The load circuit interrupter is provided with a window to allow an individual to directly examine the contacts to verify that they're all fully separated. Dust on the window or lighting conditions may have obscured the electrician's view of the contacts, or the electrician may have looked in and seen at least one contact opened and assumed that all three were open. Nevertheless, if he had deliberately examined each pole of the load circuit interrupter, he would have noticed that at least one of the flicker blades hadn't cleared the chute. In this situation, simply testing for the presence of voltage wasn't adequate to verify proper operation of the interrupter. He should have repeated the test for the presence of voltage when he resumed work after a 3-week interval.
Subsequent to the accident, the load circuit interrupter was put back into service after cleaning and lubricating all internal parts. This suggests improved maintenance might have prevented the accident. However, under the loosely written periodic maintenance guidelines provided by the manufacturer, the maintenance on the unit was likely adequate. The mismatch could be resolved by a careful review of maintenance procedures and equipment condition by plant management, but without an awareness of the potential problem, management wouldn't know to increase the maintenance beyond the manufacture requirements.
In the end, the litigation was resolved before going to trial. Based on the results of the investigation and engineering analysis, the electrician's widow settled her case with the manufacturer for a sizeable sum.
Ultimately, the common idea that everyone is responsible for safety proves to be true in this case.

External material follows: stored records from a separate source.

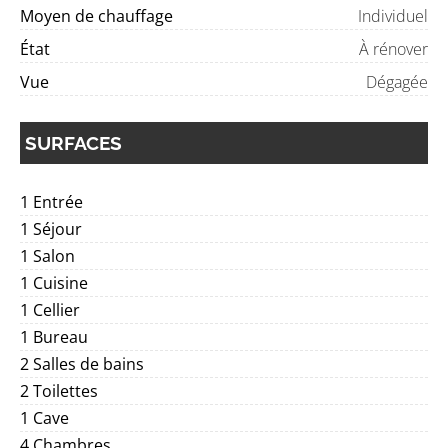
Moyen de chauffage
Individuel
État
À rénover
Vue
Dégagée
SURFACES
1 Entrée
1 Séjour
1 Salon
1 Cuisine
1 Cellier
1 Bureau
2 Salles de bains
2 Toilettes
1 Cave
4 Chambres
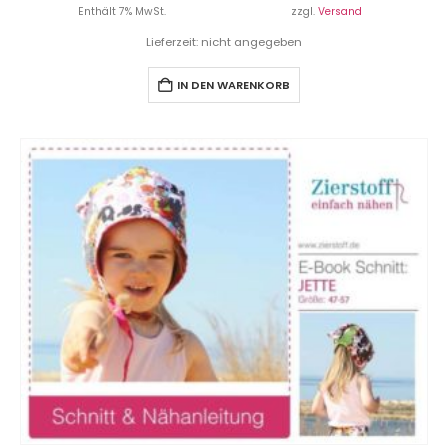
Enthält 7% MwSt.
zzgl.
Versand
Lieferzeit: nicht angegeben
IN DEN WARENKORB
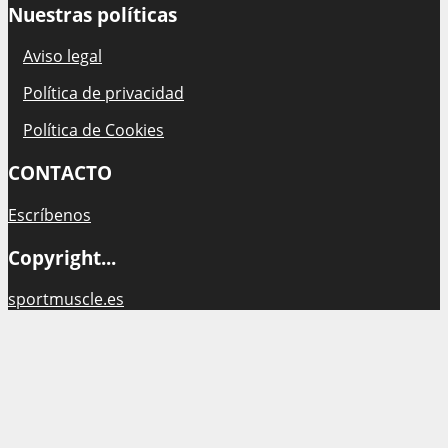
Nuestras políticas
Aviso legal
Política de privacidad
Política de Cookies
CONTACTO
Escríbenos
Copyright...
sportmuscle.es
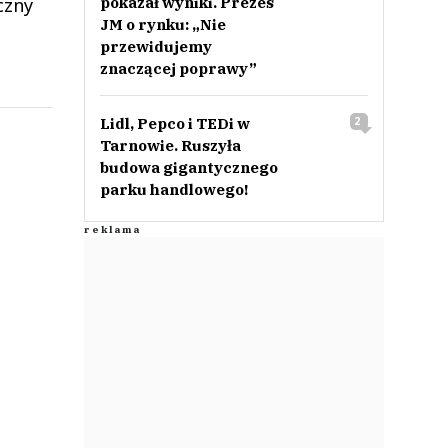
czny
pokazał wyniki. Prezes
JM o rynku: „Nie
przewidujemy
znaczącej poprawy”
Lidl, Pepco i TEDi w
2
Tarnowie. Ruszyła
budowa gigantycznego
parku handlowego!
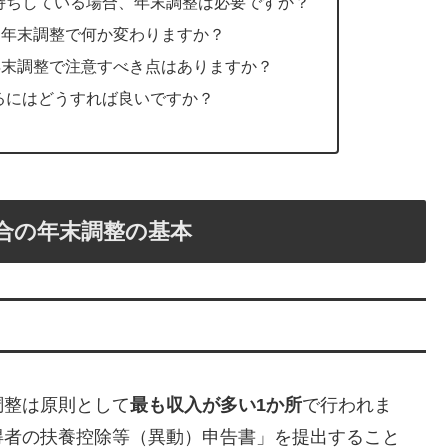
け持ちしている場合、年末調整は必要ですか？
と、年末調整で何か変わりますか？
、年末調整で注意すべき点はありますか？
取るにはどうすれば良いですか？
合の年末調整の基本
調整は原則として
最も収入が多い1か所
で行われま
得者の扶養控除等（異動）申告書」を提出すること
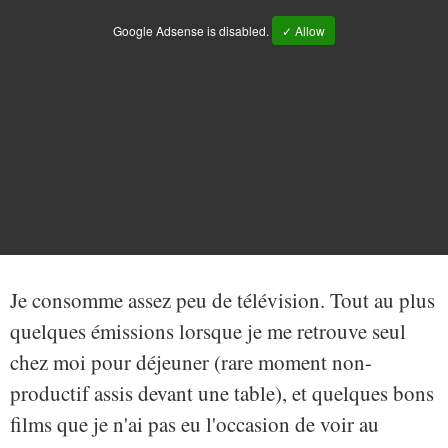
Google Adsense is disabled.
✓ Allow
Je consomme assez peu de télévision. Tout au plus
quelques émissions lorsque je me retrouve seul
chez moi pour déjeuner (rare moment non-
productif assis devant une table), et quelques bons
films que je n'ai pas eu l'occasion de voir au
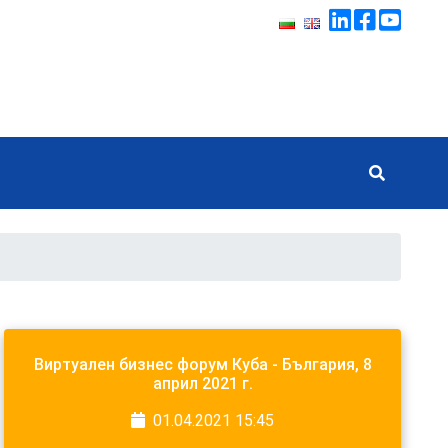
Виртуален бизнес форум Куба - България, 8
април 2021 г.
01.04.2021 15:45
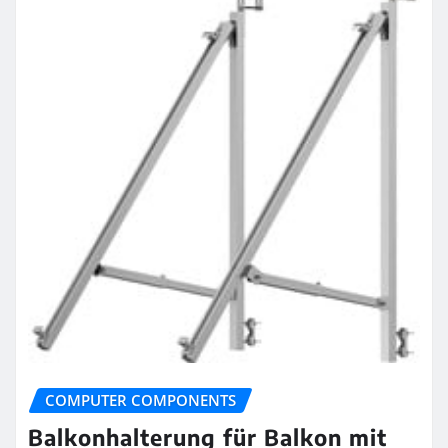
COMPUTER COMPONENTS
Balkonhalterung für Balkon mit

An equipment malfunction on a device as critical as a load circuit interrupter is a rare, though extremely dangerous, situation. Nevertheless, conscientious and deliberate focus on safety at all levels, including manufacturers, electricians, and plant management, can provide a greater degree of protection for electricians and other personnel, even under such adverse conditions.
Palmer is a senior engineer at Knott Laboratory in Centennial, Colo.